In its Memorandum and Order of February 14, 1976, the court further stated:

“This Court has continuously viewed discovery proceedings in the most liberal light, extending to the adversary parties broad access to information and documents necessary for preparation preliminary to trial. Within this context, the Court notes that this proceeding is not of the usual circumstances wherein adversary parties confront each other for the first time without full knowledge of the issues, relevant facts, and evidence necessary to plead and litigate their claims. On the contrary, the record reflects that the parties have for 3V2 years, since at least 1972, engaged in continuous litigation of issues that appear to be identical to those now presented to the Court. As the Court noted in its January 23 Order, the parties have heretofore conducted extensive and exhaustive discovery proceedings in related actions before the Federal Power Commission and the Nuclear Regulatory Commission, involving, inter alia, some 63 depositions and production of 2.4 million pages of documents. Much of the information and documentation requested by plaintiff in these proceedings has already been produced, over a period of years, in these other actions.

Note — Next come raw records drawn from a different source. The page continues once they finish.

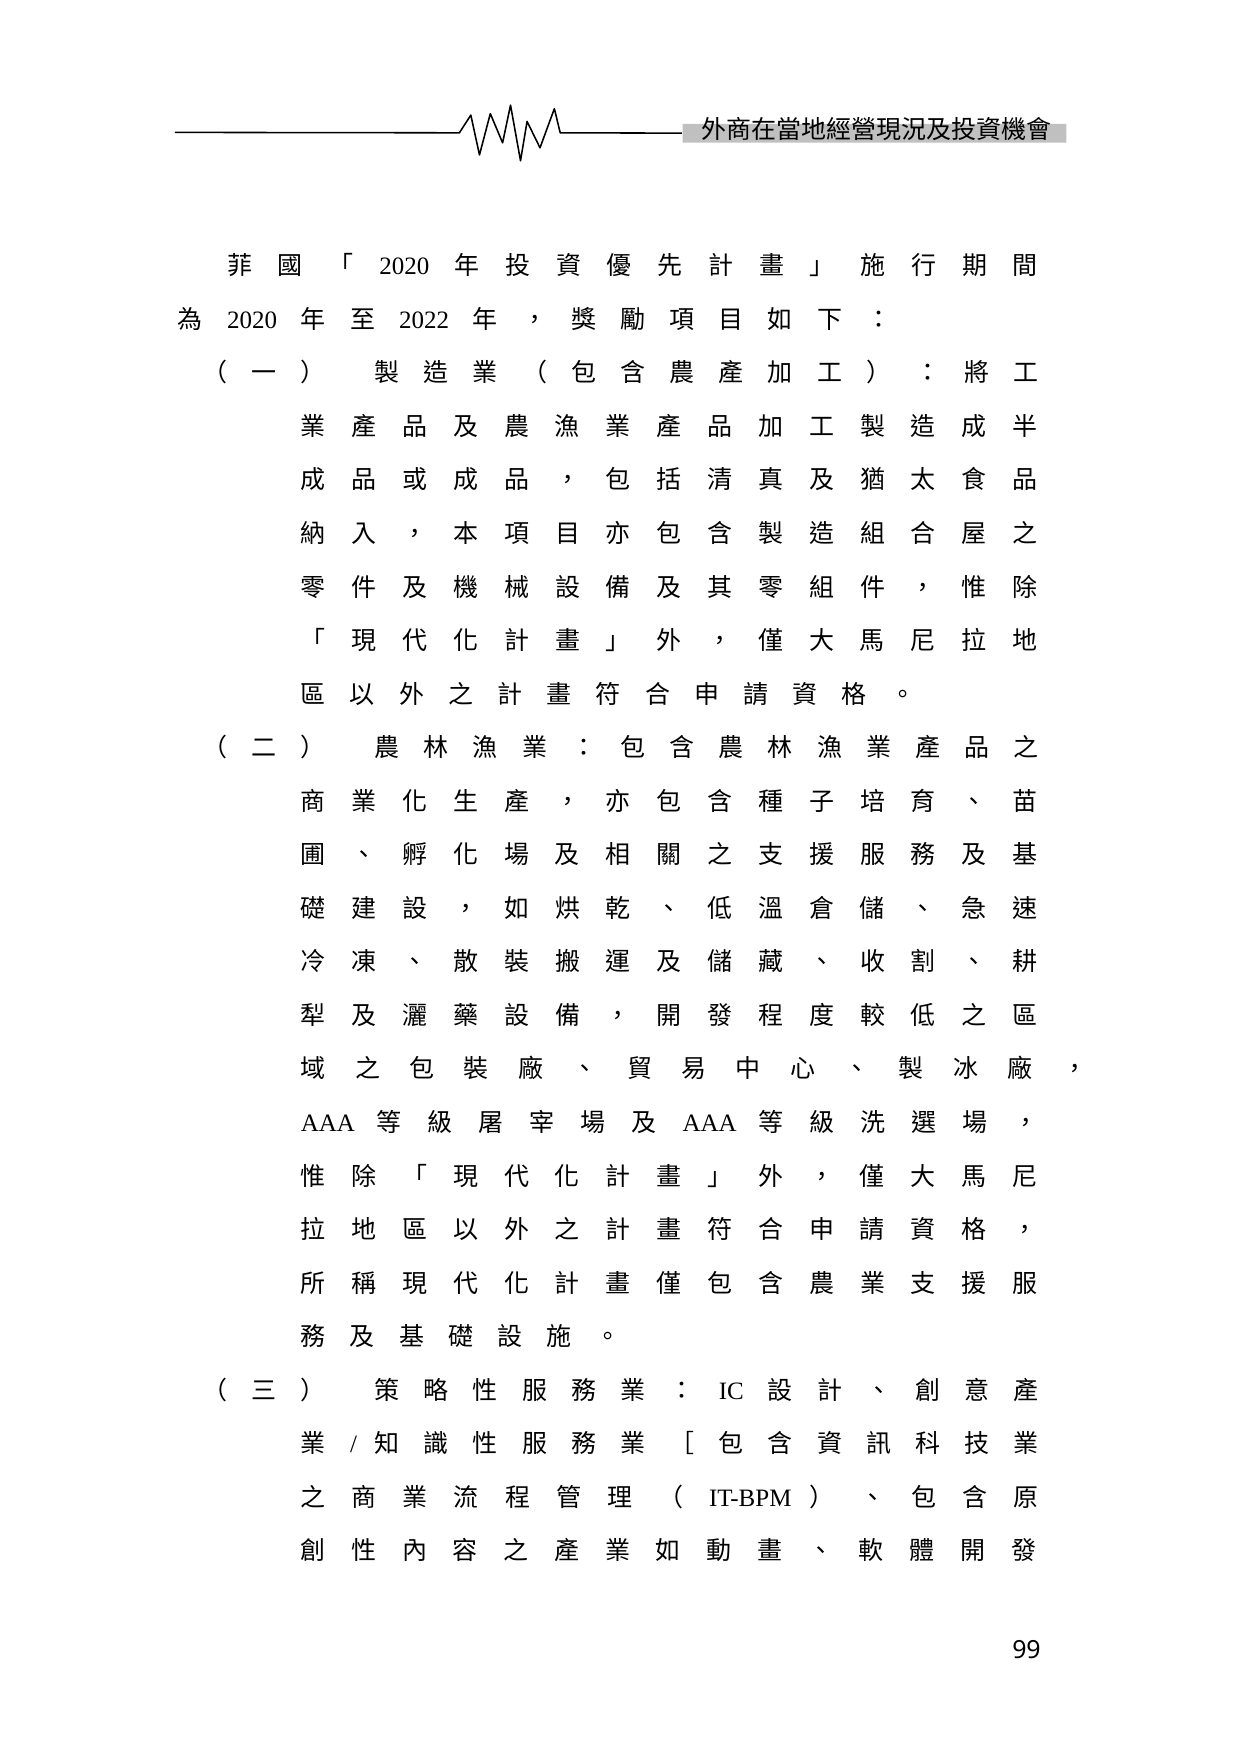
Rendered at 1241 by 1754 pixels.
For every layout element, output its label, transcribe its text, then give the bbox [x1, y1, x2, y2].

text （二） 農林漁業：包含農林漁業產品之商業化生產，亦包含種子培育、苗圃、孵化場及相關之支援服務及基礎建設，如烘乾、低溫倉儲、急速冷凍、散裝搬運及儲藏、收割、耕犁及灑藥設備，開發程度較低之區域之包裝廠、貿易中心、製冰廠，AAA等級屠宰場及AAA等級洗選場，惟除「現代化計畫」外，僅大馬尼拉地區以外之計畫符合申請資格，所稱現代化計畫僅包含農業支援服務及基礎設施。 [202, 719, 1063, 1362]
text 菲國「2020年投資優先計畫」施行期間為2020年至2022年，獎勵項目如下： [178, 237, 1063, 344]
text （一） 製造業（包含農產加工）：將工業產品及農漁業產品加工製造成半成品或成品，包括清真及猶太食品納入，本項目亦包含製造組合屋之零件及機械設備及其零組件，惟除「現代化計畫」外，僅大馬尼拉地區以外之計畫符合申請資格。 [202, 344, 1063, 719]
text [202, 1362, 1063, 1576]
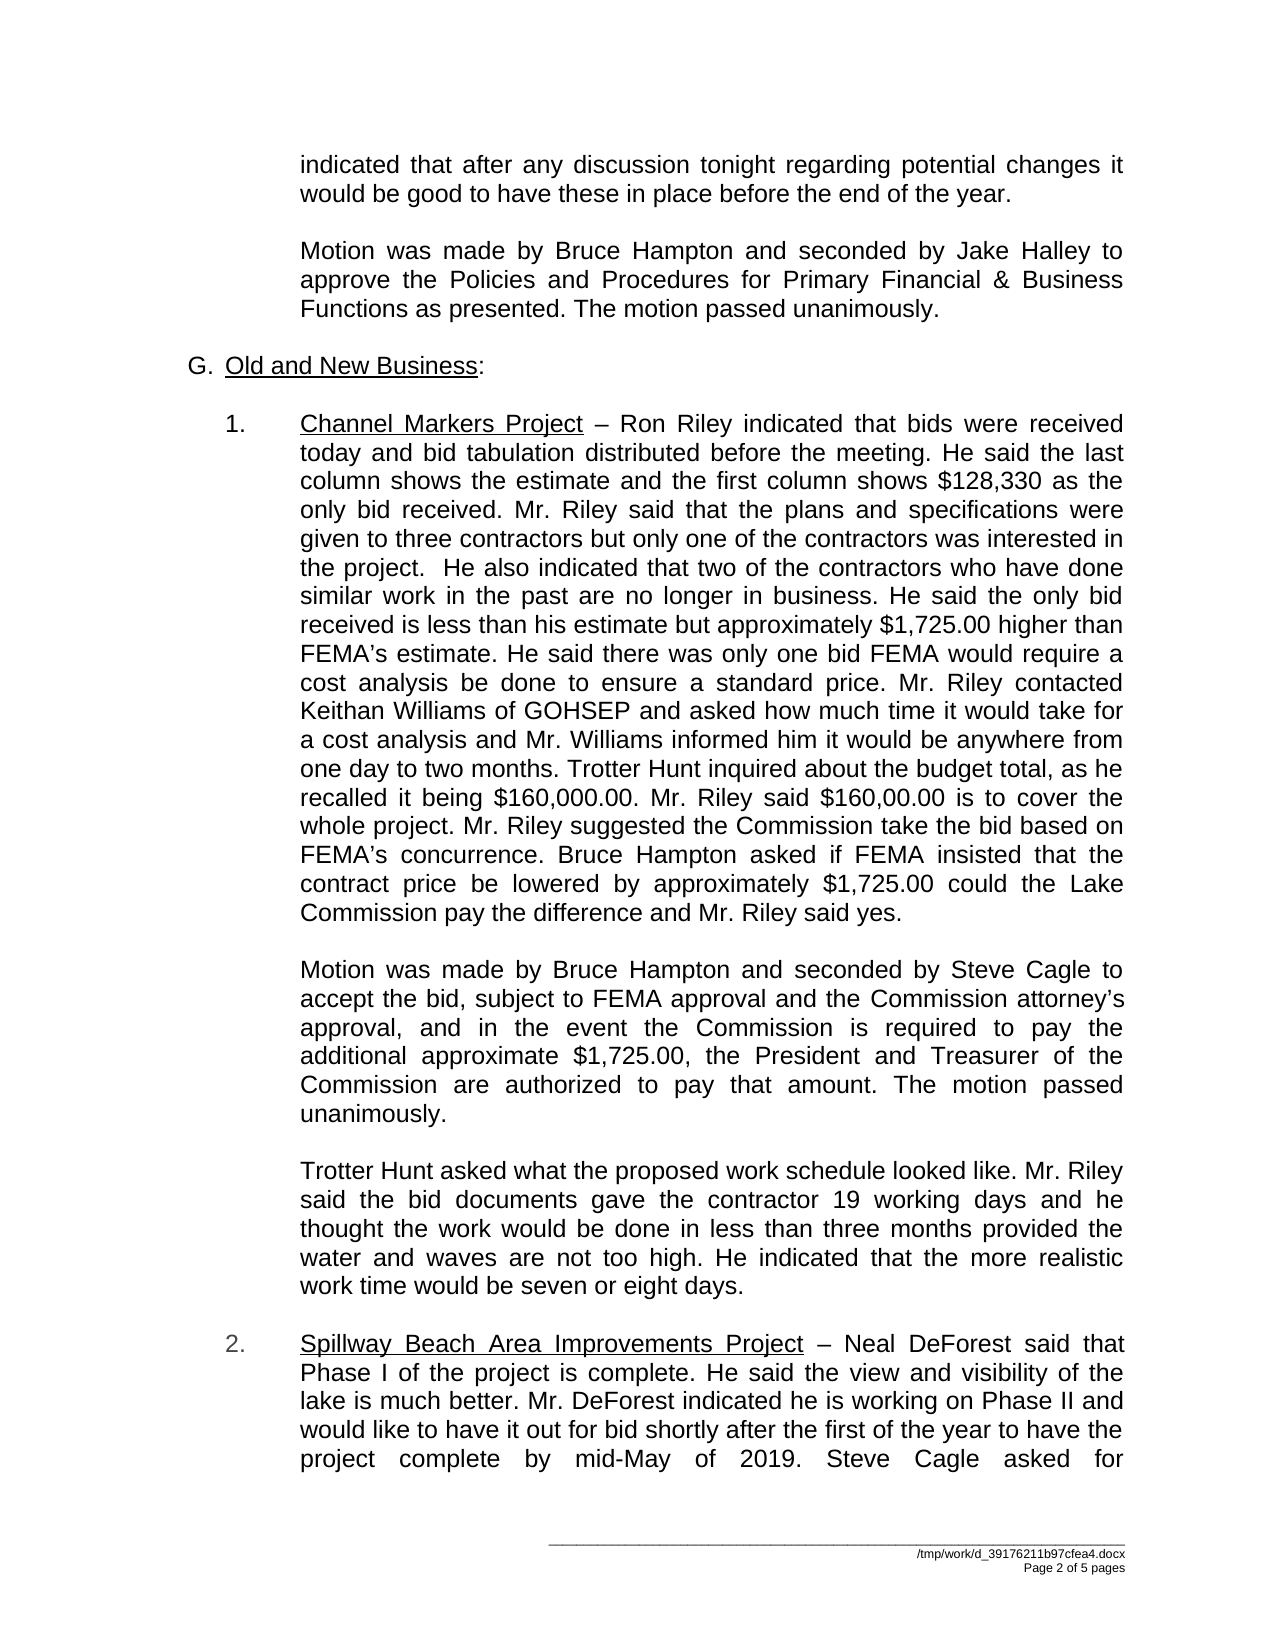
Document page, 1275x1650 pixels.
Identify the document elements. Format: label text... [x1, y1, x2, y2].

list Channel Markers Project – Ron Riley indicated that bids were received today and bid tabulation distributed before the meeting. He said the last column shows the estimate and the first column shows $128,330 as the only bid received. Mr. Riley said that the plans and specifications were given to three contractors but only one of the contractors was interested in the project. He also indicated that two of the contractors who have done similar work in the past are no longer in business. He said the only bid received is less than his estimate but approximately $1,725.00 higher than FEMA’s estimate. He said there was only one bid FEMA would require a cost analysis be done to ensure a standard price. Mr. Riley contacted Keithan Williams of GOHSEP and asked how much time it would take for a cost analysis and Mr. Williams informed him it would be anywhere from one day to two months. Trotter Hunt inquired about the budget total, as he recalled it being $160,000.00. Mr. Riley said $160,00.00 is to cover the whole project. Mr. Riley suggested the Commission take the bid based on FEMA’s concurrence. Bruce Hampton asked if FEMA insisted that the contract price be lowered by approximately $1,725.00 could the Lake Commission pay the difference and Mr. Riley said yes. [225, 409, 1125, 926]
text Trotter Hunt asked what the proposed work schedule looked like. Mr. Riley said the bid documents gave the contractor 19 working days and he thought the work would be done in less than three months provided the water and waves are not too high. He indicated that the more realistic work time would be seven or eight days. [300, 1156, 1125, 1300]
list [225, 1329, 1125, 1472]
list Motion was made by Bruce Hampton and seconded by Steve Cagle to accept the bid, subject to FEMA approval and the Commission attorney’s approval, and in the event the Commission is required to pay the additional approximate $1,725.00, the President and Treasurer of the Commission are authorized to pay that amount. The motion passed unanimously. [300, 955, 1125, 1127]
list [225, 150, 1125, 207]
text Motion was made by Bruce Hampton and seconded by Jake Halley to approve the Policies and Procedures for Primary Financial & Business Functions as presented. The motion passed unanimously. [300, 236, 1125, 322]
text G. Old and New Business: [187, 351, 1125, 380]
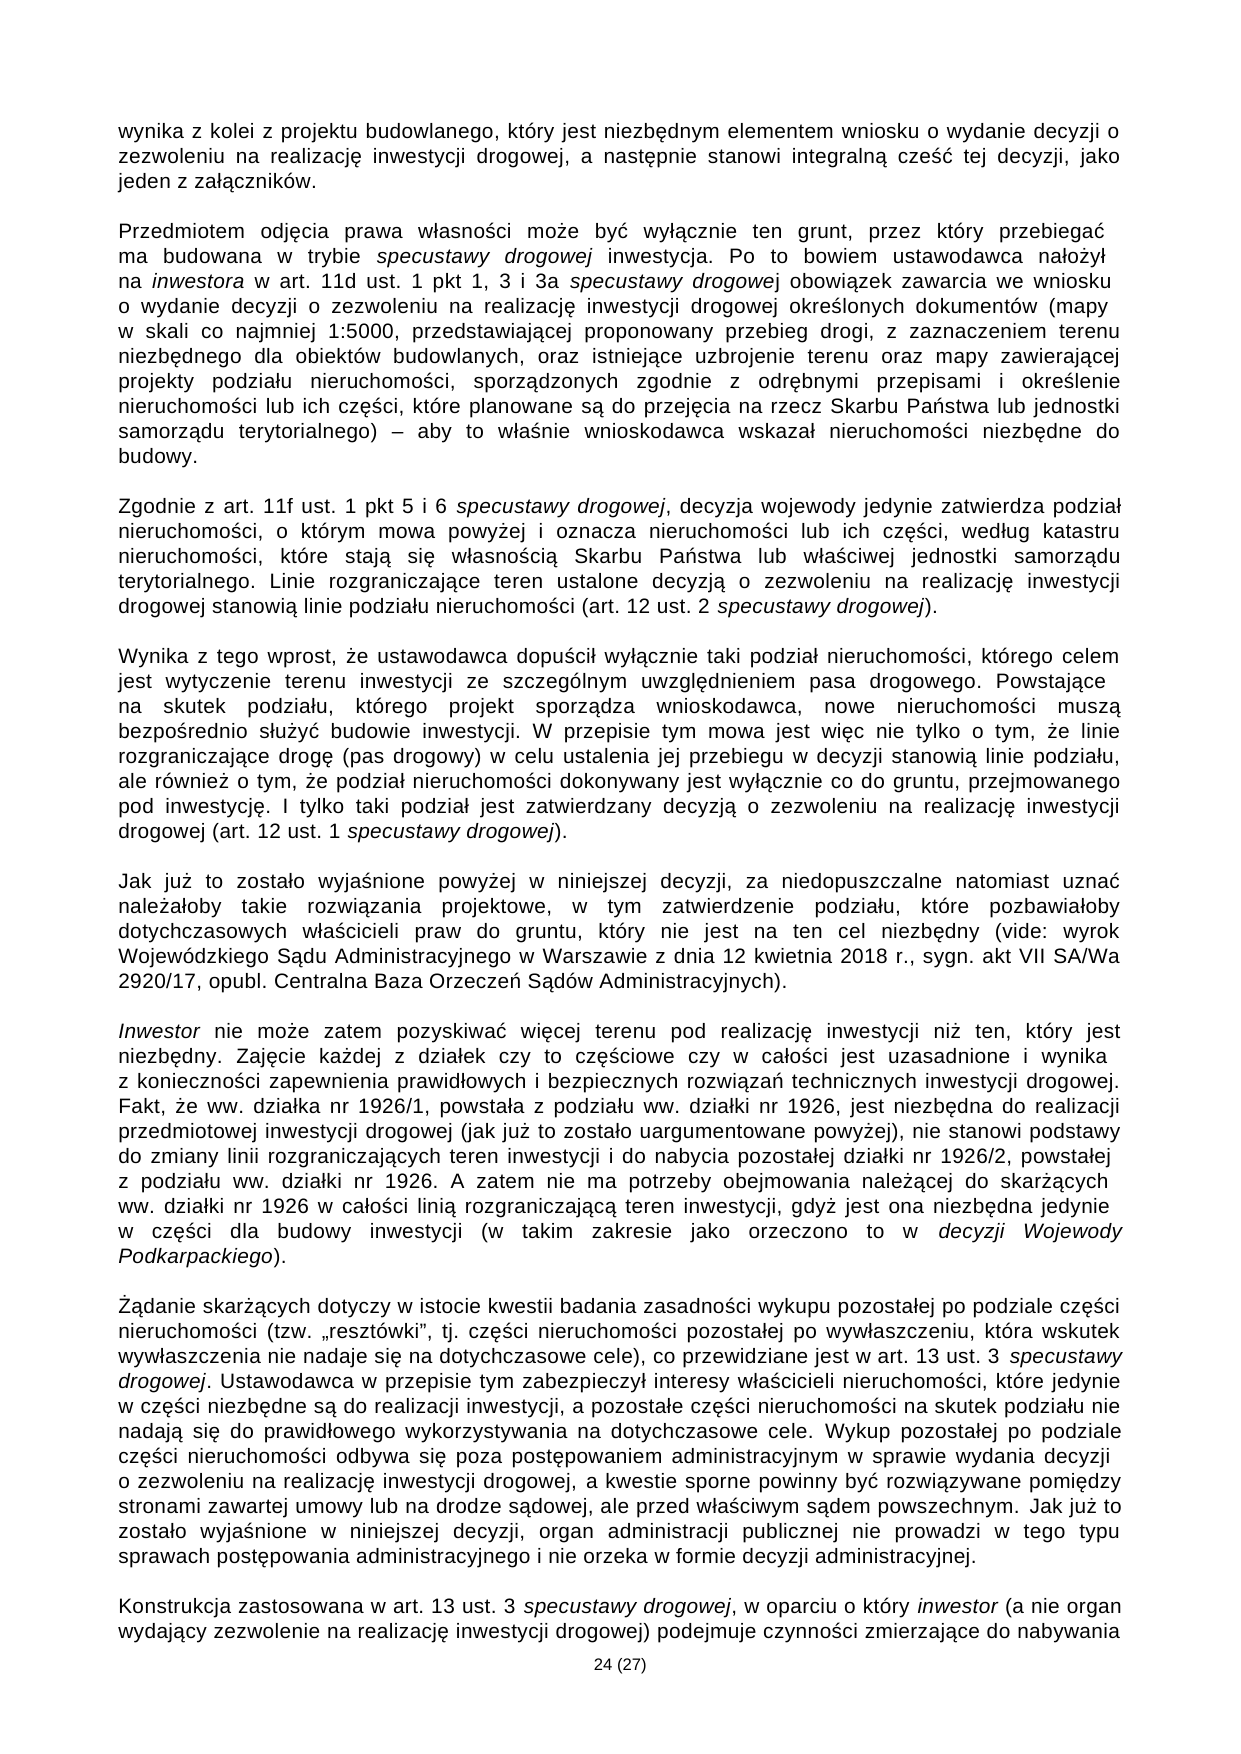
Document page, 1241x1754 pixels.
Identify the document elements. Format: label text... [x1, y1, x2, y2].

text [118, 1593, 1122, 1643]
text Żądanie skarżących dotyczy w istocie kwestii badania zasadności wykupu pozostałej po podziale części nieruchomości (tzw. „resztówki”, tj. części nieruchomości pozostałej po wywłaszczeniu, która wskutek wywłaszczenia nie nadaje się na dotychczasowe cele), co przewidziane jest w art. 13 ust. 3 specustawy drogowej. Ustawodawca w przepisie tym zabezpieczył interesy właścicieli nieruchomości, które jedynie w części niezbędne są do realizacji inwestycji, a pozostałe części nieruchomości na skutek podziału nie nadają się do prawidłowego wykorzystywania na dotychczasowe cele. Wykup pozostałej po podziale części nieruchomości odbywa się poza postępowaniem administracyjnym w sprawie wydania decyzji o zezwoleniu na realizację inwestycji drogowej, a kwestie sporne powinny być rozwiązywane pomiędzy stronami zawartej umowy lub na drodze sądowej, ale przed właściwym sądem powszechnym. Jak już to zostało wyjaśnione w niniejszej decyzji, organ administracji publicznej nie prowadzi w tego typu sprawach postępowania administracyjnego i nie orzeka w formie decyzji administracyjnej. [118, 1293, 1122, 1568]
text Przedmiotem odjęcia prawa własności może być wyłącznie ten grunt, przez który przebiegać ma budowana w trybie specustawy drogowej inwestycja. Po to bowiem ustawodawca nałożył na inwestora w art. 11d ust. 1 pkt 1, 3 i 3a specustawy drogowej obowiązek zawarcia we wniosku o wydanie decyzji o zezwoleniu na realizację inwestycji drogowej określonych dokumentów (mapy w skali co najmniej 1:5000, przedstawiającej proponowany przebieg drogi, z zaznaczeniem terenu niezbędnego dla obiektów budowlanych, oraz istniejące uzbrojenie terenu oraz mapy zawierającej projekty podziału nieruchomości, sporządzonych zgodnie z odrębnymi przepisami i określenie nieruchomości lub ich części, które planowane są do przejęcia na rzecz Skarbu Państwa lub jednostki samorządu terytorialnego) – aby to właśnie wnioskodawca wskazał nieruchomości niezbędne do budowy. [118, 218, 1122, 468]
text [118, 118, 1122, 193]
text Inwestor nie może zatem pozyskiwać więcej terenu pod realizację inwestycji niż ten, który jest niezbędny. Zajęcie każdej z działek czy to częściowe czy w całości jest uzasadnione i wynika z konieczności zapewnienia prawidłowych i bezpiecznych rozwiązań technicznych inwestycji drogowej. Fakt, że ww. działka nr 1926/1, powstała z podziału ww. działki nr 1926, jest niezbędna do realizacji przedmiotowej inwestycji drogowej (jak już to zostało uargumentowane powyżej), nie stanowi podstawy do zmiany linii rozgraniczających teren inwestycji i do nabycia pozostałej działki nr 1926/2, powstałej z podziału ww. działki nr 1926. A zatem nie ma potrzeby obejmowania należącej do skarżących ww. działki nr 1926 w całości linią rozgraniczającą teren inwestycji, gdyż jest ona niezbędna jedynie w części dla budowy inwestycji (w takim zakresie jako orzeczono to w decyzji Wojewody Podkarpackiego). [118, 1018, 1122, 1268]
text Jak już to zostało wyjaśnione powyżej w niniejszej decyzji, za niedopuszczalne natomiast uznać należałoby takie rozwiązania projektowe, w tym zatwierdzenie podziału, które pozbawiałoby dotychczasowych właścicieli praw do gruntu, który nie jest na ten cel niezbędny (vide: wyrok Wojewódzkiego Sądu Administracyjnego w Warszawie z dnia 12 kwietnia 2018 r., sygn. akt VII SA/Wa 2920/17, opubl. Centralna Baza Orzeczeń Sądów Administracyjnych). [118, 868, 1122, 993]
text Zgodnie z art. 11f ust. 1 pkt 5 i 6 specustawy drogowej, decyzja wojewody jedynie zatwierdza podział nieruchomości, o którym mowa powyżej i oznacza nieruchomości lub ich części, według katastru nieruchomości, które stają się własnością Skarbu Państwa lub właściwej jednostki samorządu terytorialnego. Linie rozgraniczające teren ustalone decyzją o zezwoleniu na realizację inwestycji drogowej stanowią linie podziału nieruchomości (art. 12 ust. 2 specustawy drogowej). [118, 493, 1122, 618]
text Wynika z tego wprost, że ustawodawca dopuścił wyłącznie taki podział nieruchomości, którego celem jest wytyczenie terenu inwestycji ze szczególnym uwzględnieniem pasa drogowego. Powstające na skutek podziału, którego projekt sporządza wnioskodawca, nowe nieruchomości muszą bezpośrednio służyć budowie inwestycji. W przepisie tym mowa jest więc nie tylko o tym, że linie rozgraniczające drogę (pas drogowy) w celu ustalenia jej przebiegu w decyzji stanowią linie podziału, ale również o tym, że podział nieruchomości dokonywany jest wyłącznie co do gruntu, przejmowanego pod inwestycję. I tylko taki podział jest zatwierdzany decyzją o zezwoleniu na realizację inwestycji drogowej (art. 12 ust. 1 specustawy drogowej). [118, 643, 1122, 843]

While plaintiff has, in the instant proceedings, fairly inundated defendants with interrogatories, requests for production of documents, and requests for stipulations and admissions, it does not appear to respond with equal fervor or diligence to similar requests of defendants. Moreover, upon careful review of the interrogatories and document requests of plaintiff, in light of defendants’ objections to a number of these inquiries, it begins to appear that plaintiff’s discovery efforts have not been conducted in absolute good faith. Rather, they manifest plaintiff’s entrance upon a deliberate course of harassment and pursuit of dilatory tactics, calculated to overburden the defendants to this action and designed to frustrate the Court in providing the parties with a speedy trial.”
# * * * * *
“Counsel were clearly advised at the hearing on January 22 and in the Order of January 23 that the Court is resolute in its disapproval of dilatory tactics employed by counsel to effect continuance of trial. From this position, the Court does not waver.”
Memorandum and Order of February 14, 1976, at pp. 7-9.

CEI filed a Memorandum in opposition to the City’s Motion for a Stay attaching thereto Exhibits, a, b and c, which portrayed a History of Discovery in the case; the oral comments of the Judge and a letter from the District Court Clerk.